Mengenai arsip dr. Rusmono, isinya berupa kumpulan disposisi Presiden Soeharto dan Ibu Tien Soeharto kepada Rusmono selama menjabat sebagai dokter kepresidenan pada 1986-1995. Terdapat pula arsip foto pelaksanaan Pepera (Penentuan Pendapat Rakyat) di Fakfak yang diserahkan Rajab Leasa.
Baca juga:
Penyerahan arsip Emma Poeradiredja, dilakukan selama setahun. “Pengerjaan Arsip Bu Emma sudah dilakukan sejak pertengahan 2018. Sejauh ini koleksi arsip era pergerakan nasional masih sedikit, khususnya perempuan. Maka arsip dari Bu Amara jadi penting untuk melengkapi koleksi ANRI,” kata Suryagung, arsiparis yang mengerjakan akuisisi arsip Emma Poeradiredja.

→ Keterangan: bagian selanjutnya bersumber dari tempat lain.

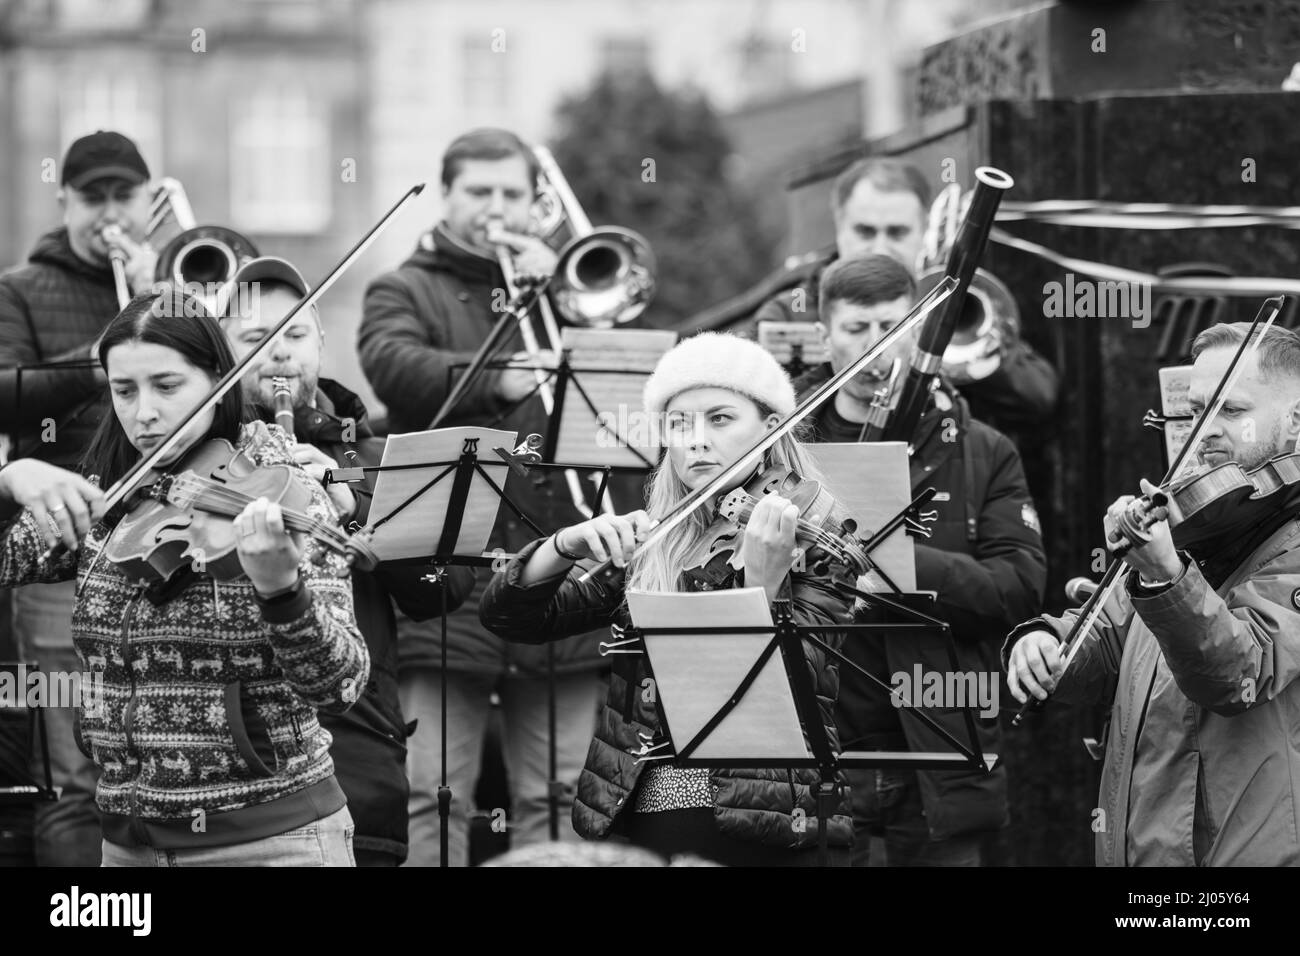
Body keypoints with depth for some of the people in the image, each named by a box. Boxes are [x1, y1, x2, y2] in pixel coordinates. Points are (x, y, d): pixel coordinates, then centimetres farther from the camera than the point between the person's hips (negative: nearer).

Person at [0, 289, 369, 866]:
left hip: (271, 838, -4)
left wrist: (279, 585, -36)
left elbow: (336, 688, -18)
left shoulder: (282, 496, -9)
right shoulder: (99, 508, 4)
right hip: (128, 841, 4)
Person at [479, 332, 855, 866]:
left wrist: (762, 585, -24)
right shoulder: (646, 547, 12)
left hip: (769, 835, -3)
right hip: (634, 822, 3)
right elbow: (508, 617, 5)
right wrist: (567, 546, -13)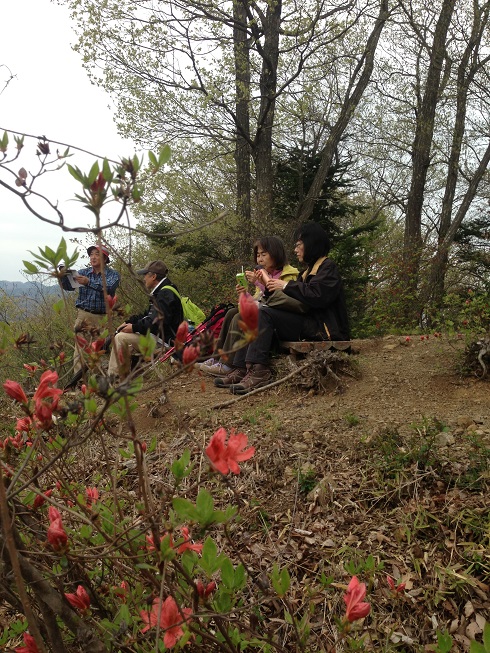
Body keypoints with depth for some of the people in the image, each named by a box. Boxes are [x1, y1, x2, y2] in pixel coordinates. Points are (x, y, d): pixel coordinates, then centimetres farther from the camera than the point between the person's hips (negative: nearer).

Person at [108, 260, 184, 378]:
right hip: (158, 337, 11)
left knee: (121, 338, -15)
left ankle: (110, 376, -10)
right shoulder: (161, 293, 16)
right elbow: (148, 315, 21)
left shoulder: (166, 294, -18)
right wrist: (128, 322, 8)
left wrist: (134, 327, -18)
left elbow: (157, 323, -28)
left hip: (163, 341, -11)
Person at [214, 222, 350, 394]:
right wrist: (270, 286, 5)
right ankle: (241, 370, -14)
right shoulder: (309, 270, 26)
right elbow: (294, 300, 16)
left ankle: (259, 371, -33)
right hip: (305, 323, 9)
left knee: (264, 314, -24)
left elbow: (317, 295, -21)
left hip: (320, 328, -9)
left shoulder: (328, 267, -2)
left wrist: (286, 286, -11)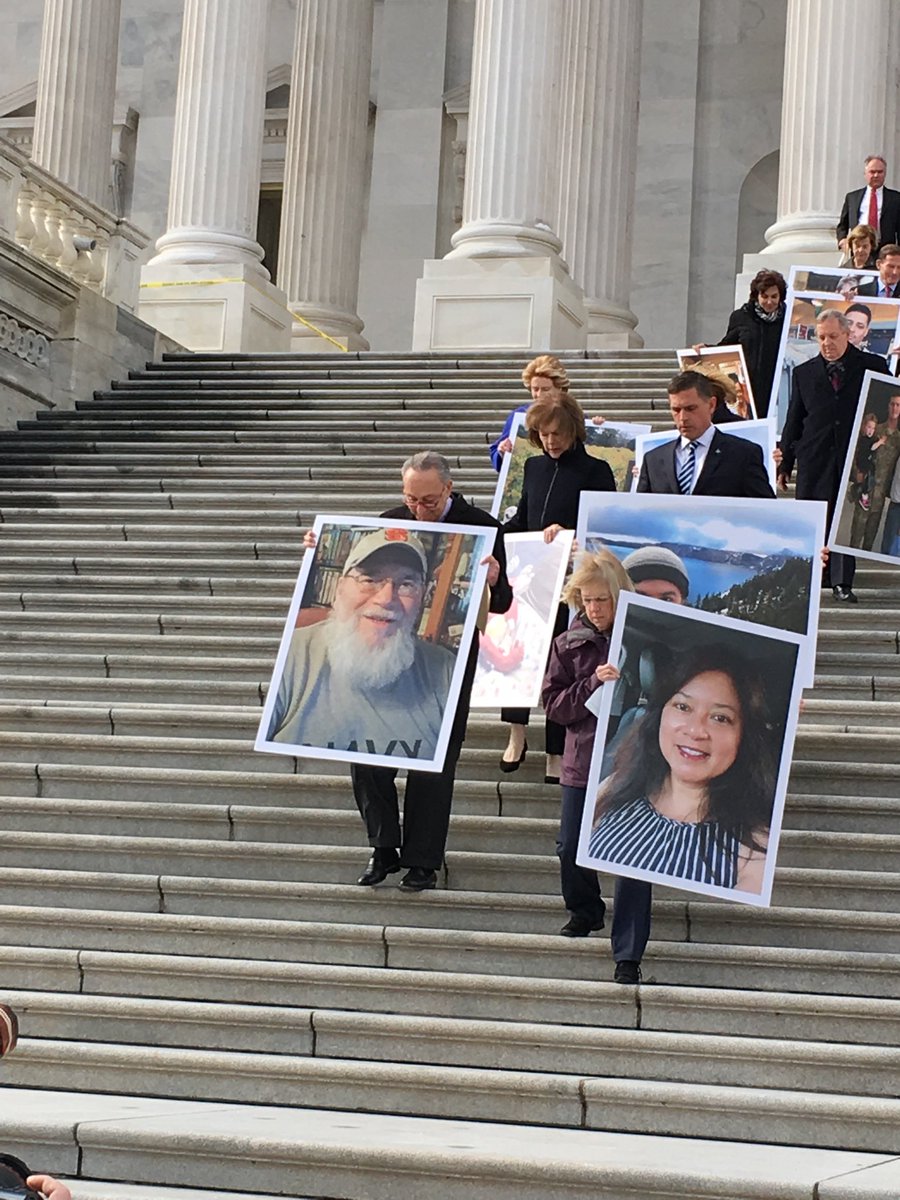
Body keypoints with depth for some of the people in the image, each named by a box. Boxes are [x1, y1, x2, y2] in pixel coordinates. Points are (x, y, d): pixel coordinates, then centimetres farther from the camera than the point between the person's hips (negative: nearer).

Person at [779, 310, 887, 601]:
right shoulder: (804, 373, 10)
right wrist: (785, 463, 8)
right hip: (814, 459, 2)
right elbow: (794, 420, 11)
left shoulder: (872, 366, 4)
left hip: (856, 456, -1)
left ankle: (842, 582, 3)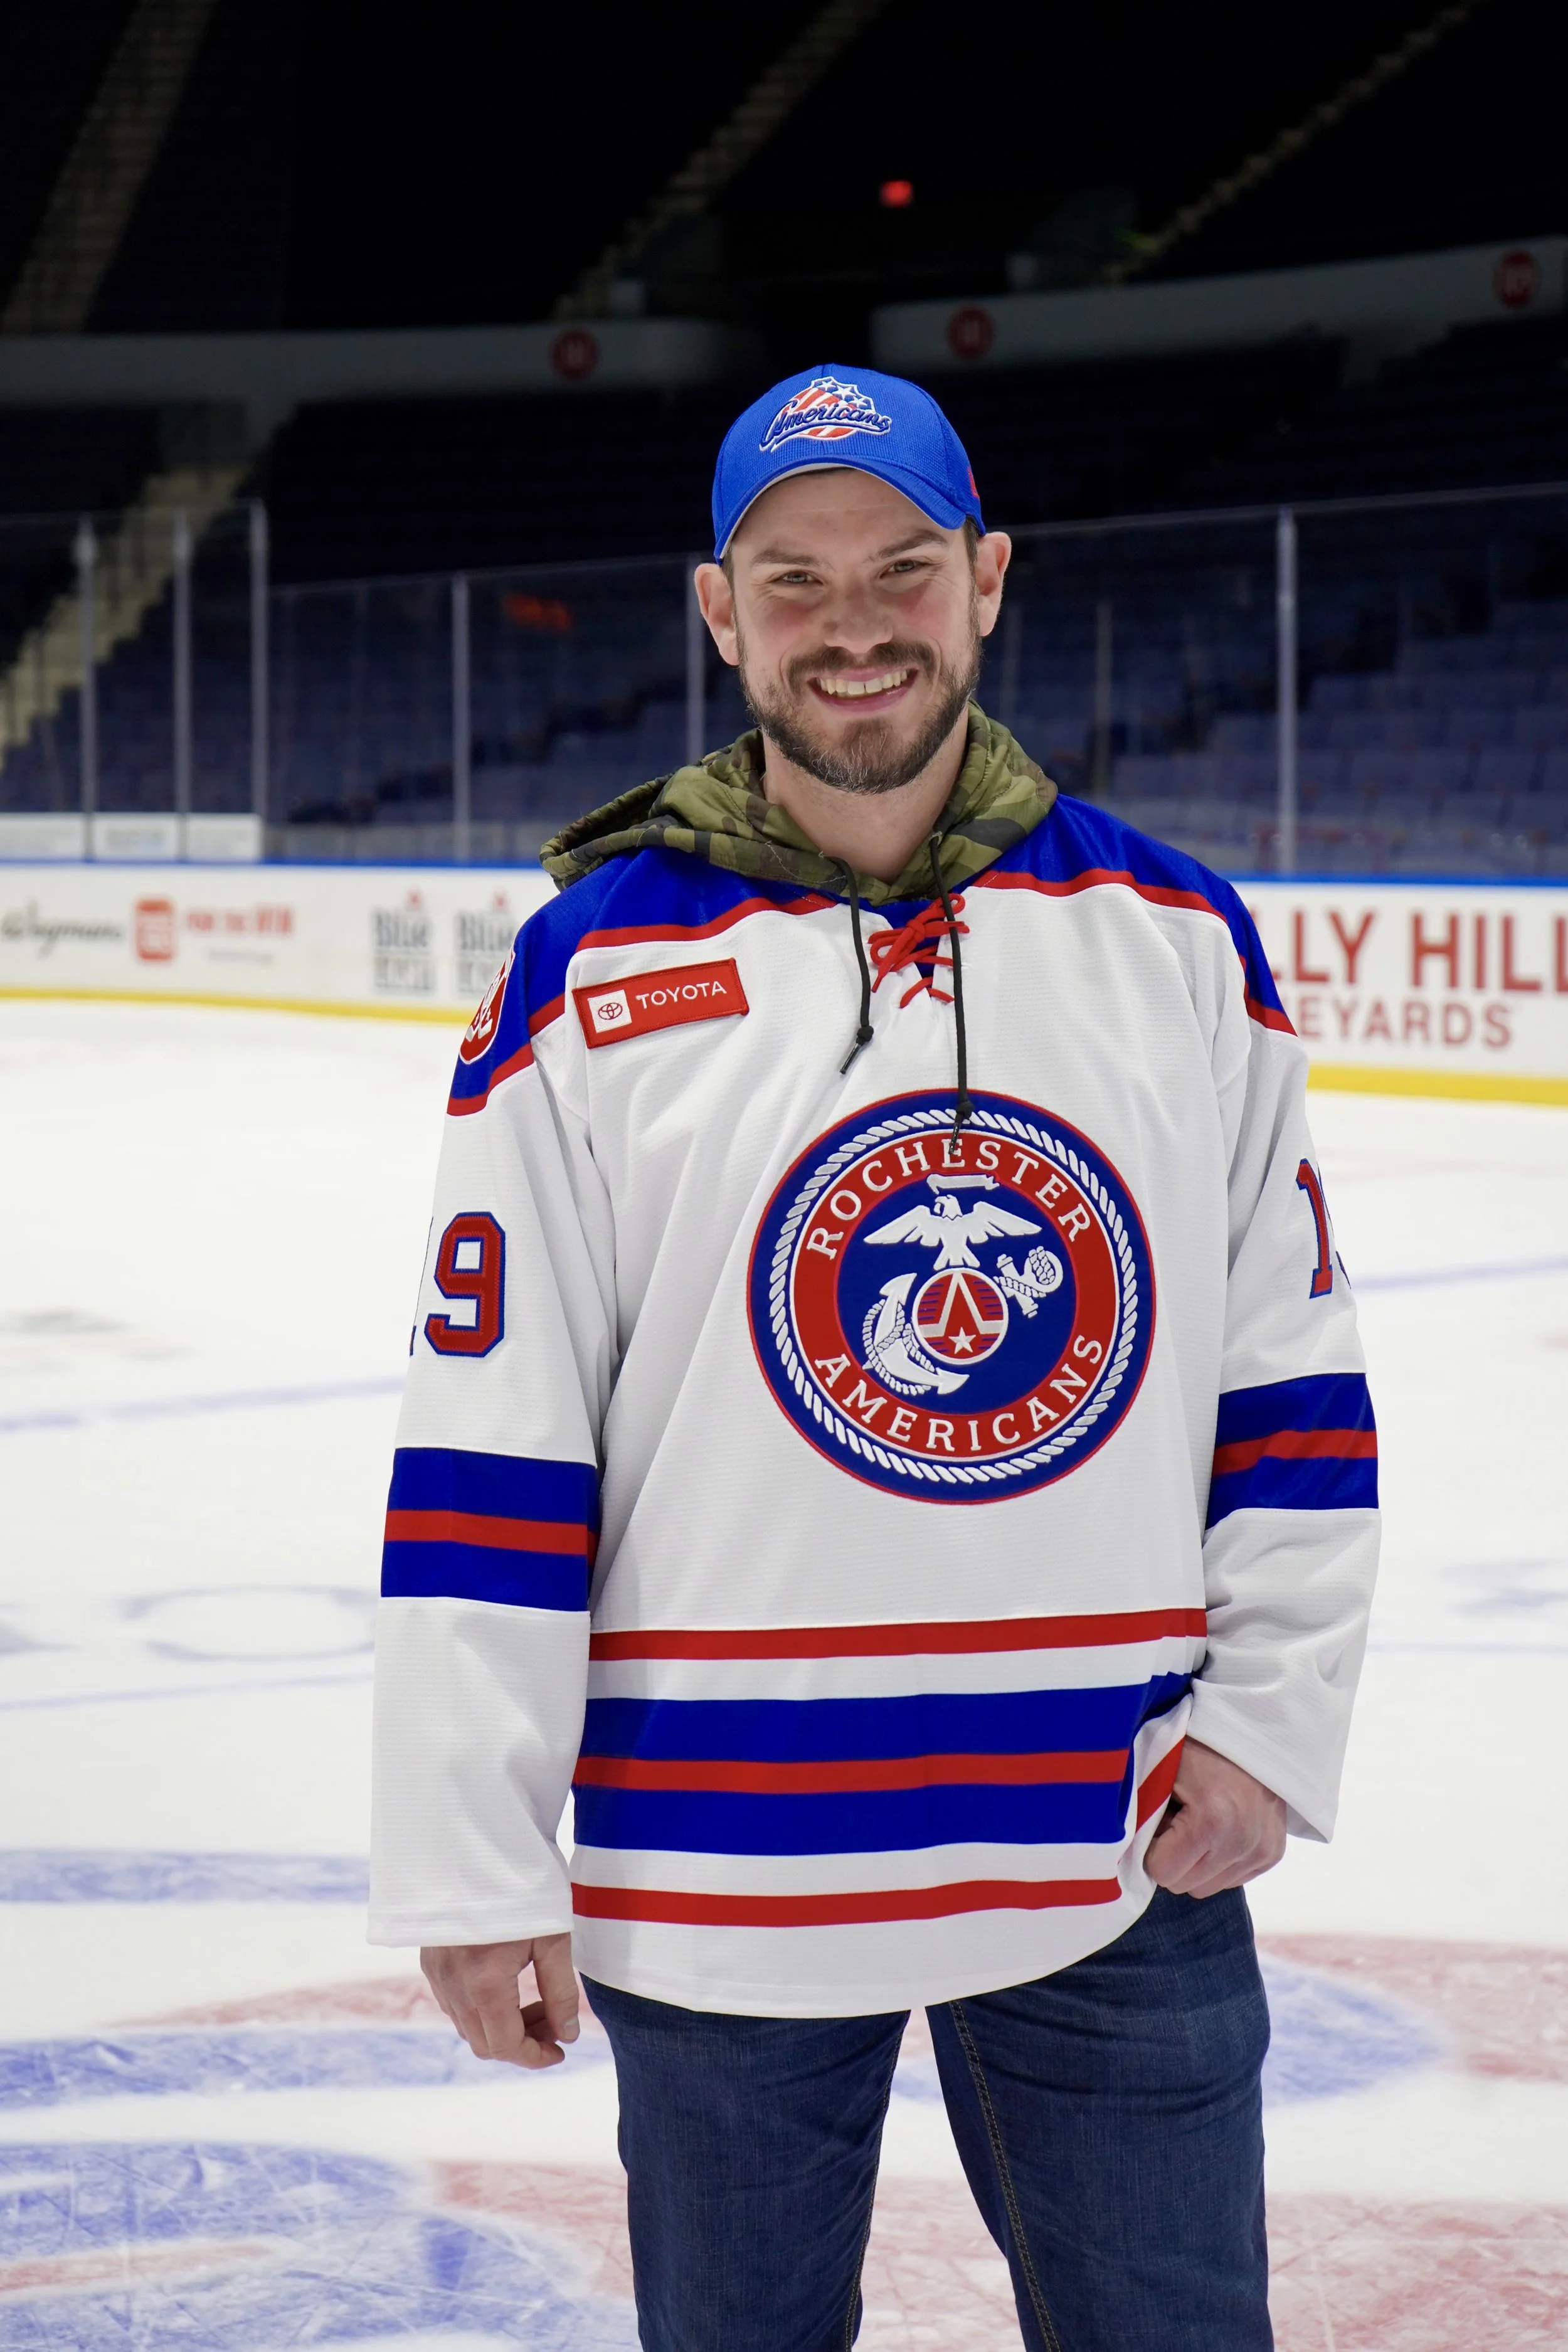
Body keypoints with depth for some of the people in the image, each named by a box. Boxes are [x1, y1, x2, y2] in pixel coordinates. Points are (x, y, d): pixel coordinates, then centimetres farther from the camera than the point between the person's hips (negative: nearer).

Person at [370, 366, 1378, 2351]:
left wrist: (1274, 1718, 0)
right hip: (718, 1872, -1)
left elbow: (1291, 1366, 8)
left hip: (1123, 1863, 2)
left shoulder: (1173, 938, 3)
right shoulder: (597, 972, -4)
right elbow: (488, 1444, -5)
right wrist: (471, 1865, -6)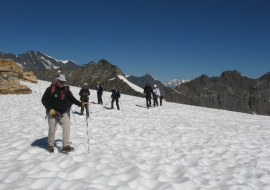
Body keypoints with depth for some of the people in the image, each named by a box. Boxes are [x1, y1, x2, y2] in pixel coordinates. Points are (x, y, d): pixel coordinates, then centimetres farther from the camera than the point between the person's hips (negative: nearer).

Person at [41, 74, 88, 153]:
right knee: (52, 129, 4)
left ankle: (65, 146, -8)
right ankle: (50, 145, 28)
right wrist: (49, 109, -17)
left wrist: (81, 104, -1)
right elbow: (44, 100, -7)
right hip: (52, 113, -3)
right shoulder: (50, 89, -10)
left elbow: (72, 99, 10)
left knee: (67, 126, -12)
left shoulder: (66, 90, 3)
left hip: (63, 113, 3)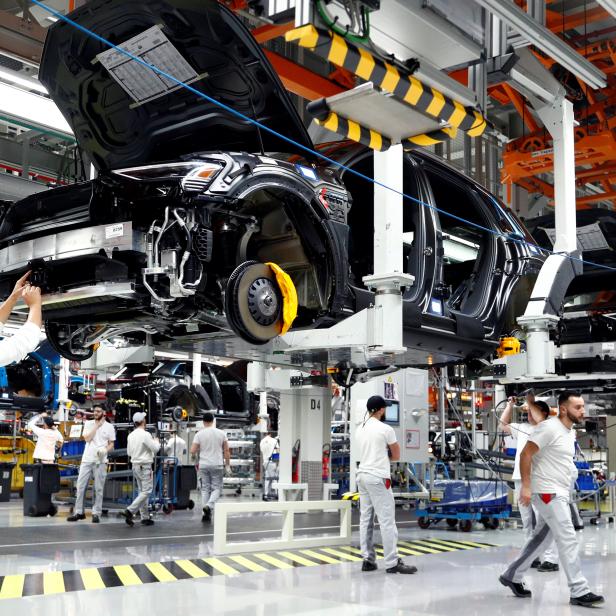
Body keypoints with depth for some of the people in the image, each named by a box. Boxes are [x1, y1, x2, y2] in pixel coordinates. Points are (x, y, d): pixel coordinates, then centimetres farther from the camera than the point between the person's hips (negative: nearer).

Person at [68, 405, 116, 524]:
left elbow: (111, 444, 4)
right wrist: (97, 425, -7)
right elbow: (87, 438, -6)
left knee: (98, 488, -1)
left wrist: (105, 450, -17)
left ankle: (96, 513, 5)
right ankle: (78, 512, 11)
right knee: (80, 486, 3)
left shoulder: (109, 426, 3)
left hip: (100, 461, -2)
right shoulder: (88, 424, 8)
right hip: (87, 459, 2)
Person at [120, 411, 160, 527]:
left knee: (142, 491, 13)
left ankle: (145, 517, 14)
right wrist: (156, 442, 6)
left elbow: (129, 452, 13)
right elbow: (155, 449, -14)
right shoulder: (145, 435, -17)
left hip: (135, 465, 8)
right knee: (146, 491, -4)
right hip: (145, 466, -8)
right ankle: (129, 511, -15)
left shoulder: (131, 435, 6)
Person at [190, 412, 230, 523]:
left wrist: (194, 456, 16)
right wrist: (228, 465, 9)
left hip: (203, 465, 1)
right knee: (216, 488, 6)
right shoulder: (221, 433, 0)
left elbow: (192, 451, -7)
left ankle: (206, 514, 7)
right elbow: (226, 451, 1)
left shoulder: (199, 434, -4)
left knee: (205, 489, 9)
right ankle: (209, 505, -19)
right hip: (217, 465, -1)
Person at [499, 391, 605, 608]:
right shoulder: (549, 428, -15)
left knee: (541, 538, 15)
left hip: (559, 494, 10)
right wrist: (526, 486, -22)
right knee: (568, 540, -9)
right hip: (547, 492, -10)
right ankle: (579, 592, -4)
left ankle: (512, 576, 26)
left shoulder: (570, 433, 13)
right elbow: (526, 454, -17)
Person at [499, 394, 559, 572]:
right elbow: (503, 425, 27)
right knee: (527, 521, 9)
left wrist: (530, 401, -8)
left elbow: (540, 420, -19)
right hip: (520, 479, 7)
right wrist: (510, 405, 21)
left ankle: (551, 559, -8)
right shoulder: (522, 427, 21)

Dalam proses penyerahan arsip ini, Amara memberikan delapan buku, arsip foto, surat, naskah pidato, dan dokumen kegiatan Emma. Namun Amara meminta agar ANRI memberikan salinannya. “Kalau yang asli boleh diambil, tapi setidaknya saya punya salinannya. Jadi ketika ada yang bertanya tentang Bu Emma saya punya pegangan,” kata Amarawati.
Arsip yang diserahkan dari keluarga Emma terhitung paling banyak lantaran Amara cukup rajin menata dan mendaftar peninggalan Emma. “Semua yang saya simpan dan koleksi itu penting. Untuk kenangan saya tentang Bu Emma, juga untuk diwariskan ke anak cucu saya. Kita nggak bisa melupakan sejarah yang begitu dekat,” kata Amara.